Okay, one more breakdown of a poor defensive play by the Pittsburgh Steelers defense. This time the culprit was journeyman cornerback Keiwan Ratliff, the former Colts defensive back that was acquired this past summer during free agency. Let's take a look at just how badly he got beaten during the 4th quarter of Pittsburgh's 28-20 victory over the Detroit Lions on Sunday.


Pretty straight forward stuff here. Ratliff is responsible for Dennis Northcut in the slot.

More after the jump.


There's not much to show really other than that he's not even close to being in position to make a play on the ball. It helped Detroit that their pass protection held up nicely and Culpepper was able to look over the middle of the field without feeling too much heat.

But again, here's an example of how the Steelers defense is really getting exposed over the middle of the football field. That's usually Polamalu's territory of course, so perhaps he'd have been more involved in the play than Ryan Clark was. The bottom line though is that this kind of play is far more troubling than the last play I broke down. Why? Because this was simply a matter of a guy getting eaten up individually rather than the defense getting beaten to the punch by a perfectly designed and executed play.

I can't necessarily confirm this without watching much more film than I have time for, but I am beginning to wonder if the Steelers aren't shading Ryan Clark too heavily in the direction of where William Gay's man is. I've noticed multiple occasions where this is the case.  If Deshea Townsend - who by the way is not doing anything this year - is being shaded more towards Ike Taylor's man, this could be problematic. The best defenses are those that are confident in leaving their cornerbacks out on an island with opposing receivers. I haven't seen that as much recently, and consequently, I feel like the middle of the field is being left too open. NFL offenses feast on big plays over the middle, and without Polamalu in there to help our dime and nickel packages, we're seeing uncharacteristically big chunks of yardage take place in that part of the football field.

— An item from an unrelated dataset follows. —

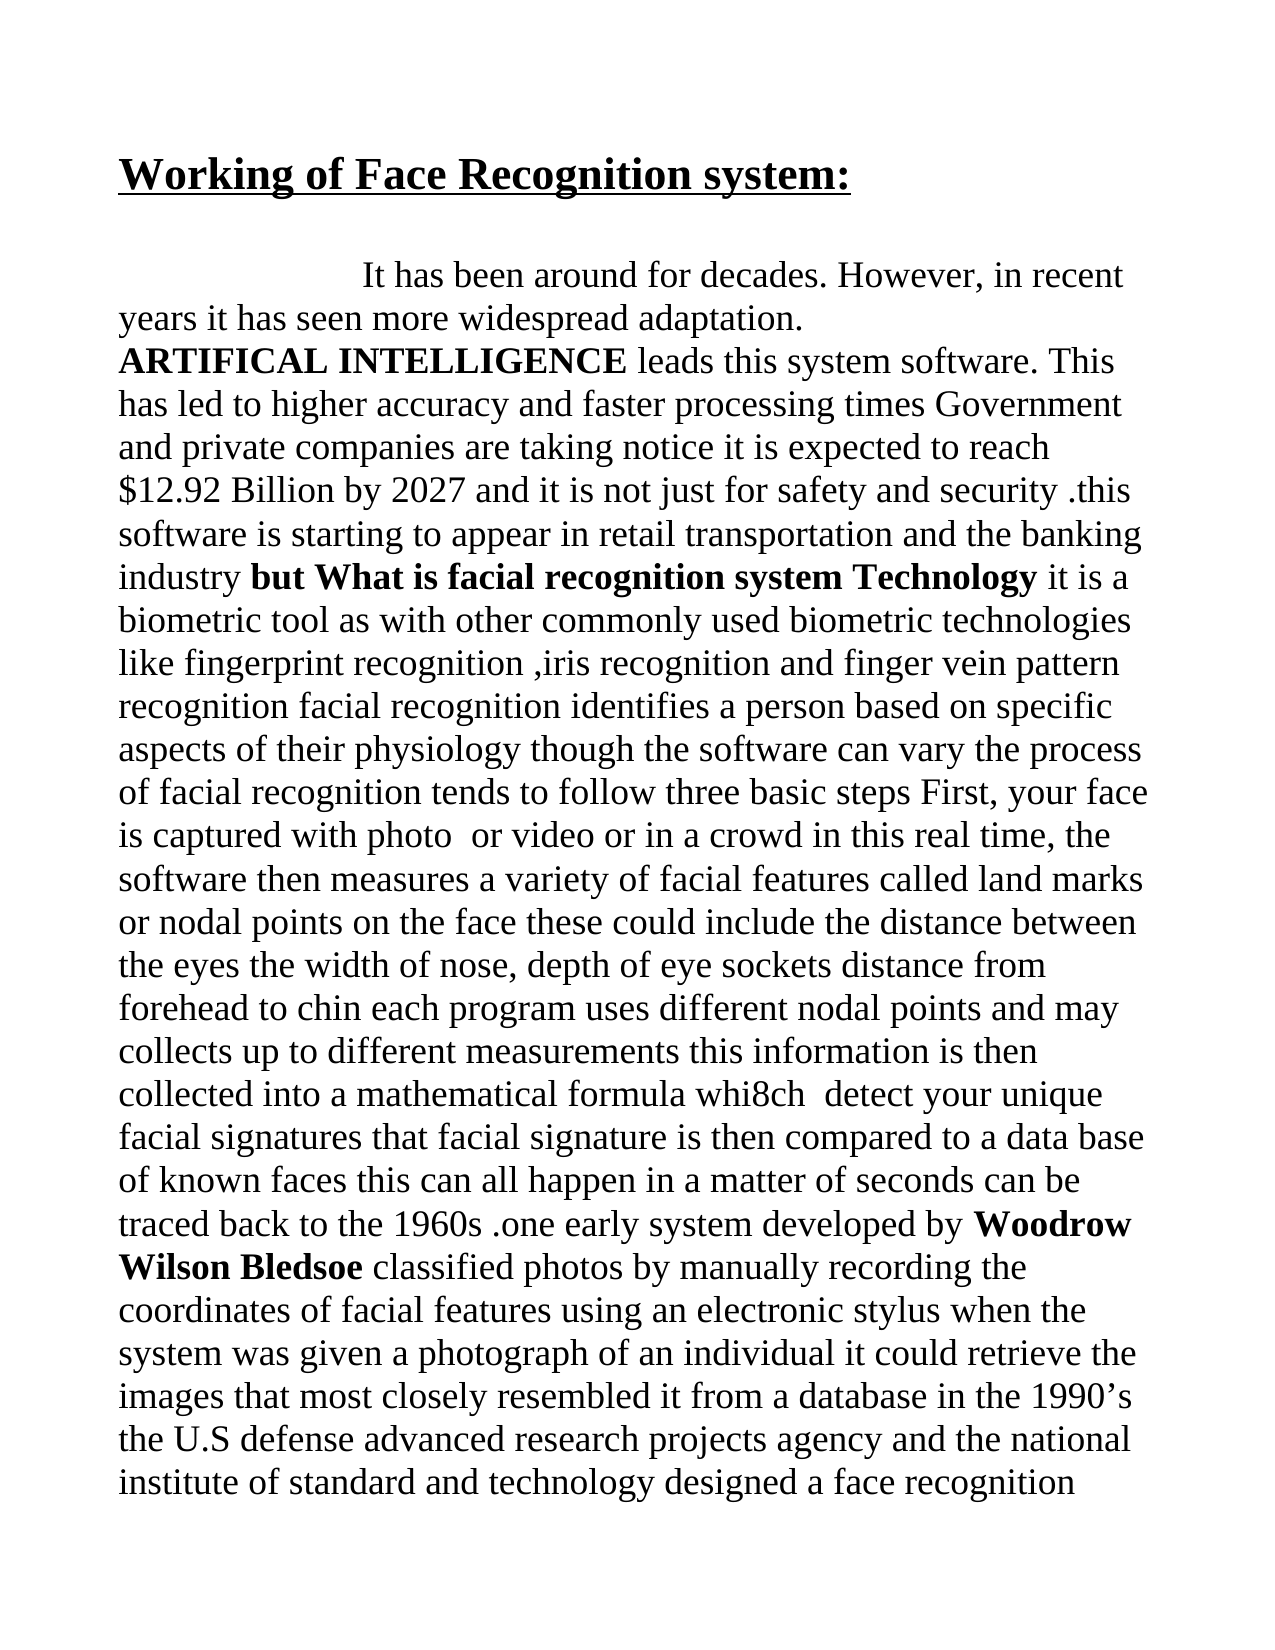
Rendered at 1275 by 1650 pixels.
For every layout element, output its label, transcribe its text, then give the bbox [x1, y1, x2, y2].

text Working of Face Recognition system: [118, 147, 1157, 199]
text It has been around for decades. However, in recent years it has seen more widespread adaptation. [118, 252, 1157, 338]
text ARTIFICAL INTELLIGENCE leads this system software. This has led to higher accuracy and faster processing times Government and private companies are taking notice it is expected to reach $12.92 Billion by 2027 and it is not just for safety and security .this software is starting to appear in retail transportation and the banking industry but What is facial recognition system Technology it is a biometric tool as with other commonly used biometric technologies like fingerprint recognition ,iris recognition and finger vein pattern recognition facial recognition identifies a person based on specific aspects of their physiology though the software can vary the process of facial recognition tends to follow three basic steps First, your face is captured with photo or video or in a crowd in this real time, the software then measures a variety of facial features called land marks or nodal points on the face these could include the distance between the eyes the width of nose, depth of eye sockets distance from forehead to chin each program uses different nodal points and may collects up to different measurements this information is then collected into a mathematical formula whi8ch detect your unique facial signatures that facial signature is then compared to a data base of known faces this can all happen in a matter of seconds can be traced back to the 1960s .one early system developed by Woodrow Wilson Bledsoe classified photos by manually recording the coordinates of facial features using an electronic stylus when the system was given a photograph of an individual it could retrieve the images that most closely resembled it from a database in the 1990’s the U.S defense advanced research projects agency and the national institute of standard and technology designed a face recognition [118, 338, 1157, 1503]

To conclude, this is why I was concerned about the departure of Bryant McFadden. William Gay proved he was great in zone coverage last year and a good ball-hawk when allowed to roam free in zone looks. As a 1-on-1 corner, he understandably has work to do. He's getting better though each week, which is encouraging. Finally, I heard many fans argue that Deshea Townsend was basically as good as McFadden and that him and Gay combined would more than offset the loss of B-Mac. Well, Townsend's playing terrible football. Has anybody seen him this year? I haven't, and consequently, we're seeing this secondary struggle collectively.